**Exercise**: Please set down every line of the records below exactly, without the pictures.
┄┄┄┄┄┄┄┄┄┄┄┄┄┄┄┄┄┄┄┄
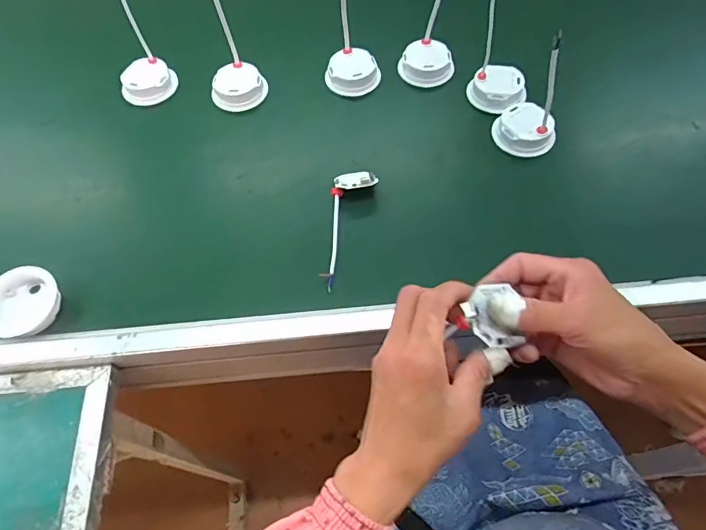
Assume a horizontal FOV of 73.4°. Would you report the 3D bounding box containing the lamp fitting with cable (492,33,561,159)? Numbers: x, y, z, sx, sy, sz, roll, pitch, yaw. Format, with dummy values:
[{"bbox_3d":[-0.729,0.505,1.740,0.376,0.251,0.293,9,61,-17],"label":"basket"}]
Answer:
[{"bbox_3d":[0.199,-0.179,0.510,0.067,0.128,0.053,23,64,14],"label":"lamp fitting with cable"}]

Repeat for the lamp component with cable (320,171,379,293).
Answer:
┄┄┄┄┄┄┄┄┄┄┄┄┄┄┄┄┄┄┄┄
**Solution to this problem**:
Assume a horizontal FOV of 73.4°. Would you report the 3D bounding box containing the lamp fitting with cable (492,33,561,159)? Numbers: x, y, z, sx, sy, sz, roll, pitch, yaw. Format, with dummy values:
[{"bbox_3d":[-0.729,0.505,1.740,0.376,0.251,0.293,9,61,-17],"label":"basket"}]
Answer:
[{"bbox_3d":[0.199,-0.179,0.510,0.067,0.128,0.053,23,64,14],"label":"lamp fitting with cable"}]

Repeat for the lamp component with cable (320,171,379,293).
Answer:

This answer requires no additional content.